Once again rumors are buzzing that Blockbuster, the struggling home video rental company, is preparing to file a Chapter 11 bankruptcy in mid-September.
Executives from Blockbuster and its senior debt holders last week held meetings with the six major movie studios to discuss their intention to enter a “pre-planned” bankruptcy in mid-September, said several people familiar with the situation who requested anonymity due to the sensitivity of ongoing talks.
Blockbuster is hoping to use its time in Chapter 11 to restructure a crippling debt load of nearly $1 billion and escape leases on 500 or more of it 3,425 stores in the U.S. Maintaining the support of Hollywood’s film studios during the process will be critical so that Blockbuster can continue to rely upon an uninterrupted supply of new DVDs.
A “pre-planned” or what’s more commonly known as a prepackaged bankruptcy would allow Blockbuster to get its major bondholders on board with the plan to repay their debts in Chapter 11 bankruptcy.
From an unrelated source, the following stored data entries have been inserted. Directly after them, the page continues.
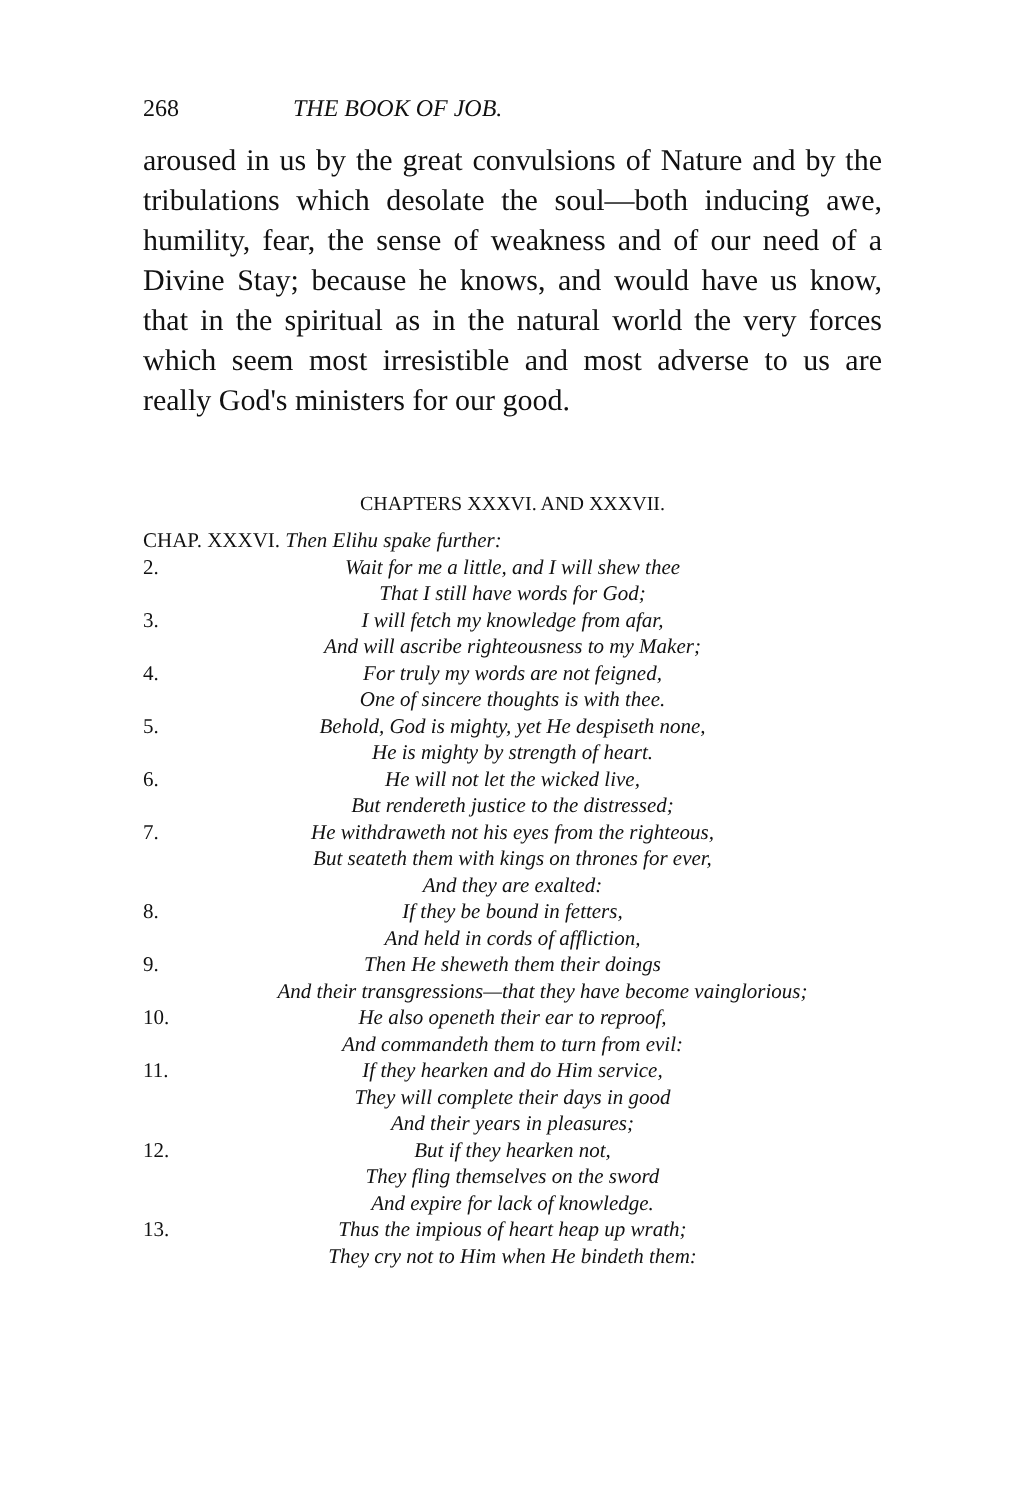268 THE BOOK OF JOB.
aroused in us by the great convulsions of Nature and by the tribulations which desolate the soul—both inducing awe, humility, fear, the sense of weakness and of our need of a Divine Stay; because he knows, and would have us know, that in the spiritual as in the natural world the very forces which seem most irresistible and most adverse to us are really God's ministers for our good.
CHAPTERS XXXVI. AND XXXVII.
CHAP. XXXVI. Then Elihu spake further:
2. Wait for me a little, and I will shew thee
That I still have words for God;
3. I will fetch my knowledge from afar,
And will ascribe righteousness to my Maker;
4. For truly my words are not feigned,
One of sincere thoughts is with thee.
5. Behold, God is mighty, yet He despiseth none,
He is mighty by strength of heart.
6. He will not let the wicked live,
But rendereth justice to the distressed;
7. He withdraweth not his eyes from the righteous,
But seateth them with kings on thrones for ever,
And they are exalted:
8. If they be bound in fetters,
And held in cords of affliction,
9. Then He sheweth them their doings
And their transgressions—that they have become vainglorious;
10. He also openeth their ear to reproof,
And commandeth them to turn from evil:
11. If they hearken and do Him service,
They will complete their days in good
And their years in pleasures;
12. But if they hearken not,
They fling themselves on the sword
And expire for lack of knowledge.
13. Thus the impious of heart heap up wrath;
They cry not to Him when He bindeth them:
A prepackaged bankruptcy could also allow the embattled company to exit Chapter 11 bankruptcy within five months if no major challenges are raised by junior bondholders who will likely lose the most in a Blockbuster bankruptcy filing. If Blockbuster is in fact planning their bankruptcy filing, it will be critical that they keep in place two essential elements, the willingness of major movie studios to continue working with the company despite the unavoidable losses they will suffer with store closings and the creditors’ willingness to accept significantly less than what they are owed so that they can possibly earn more in the future. But even after a Blockbuster Chapter 11 bankruptcy, if in fact they choose to do so, they will still need to have enough financing to successfully survive the process and to accomplish this, they need to convince investors that they are still a sound, viable and a potentially profitable company.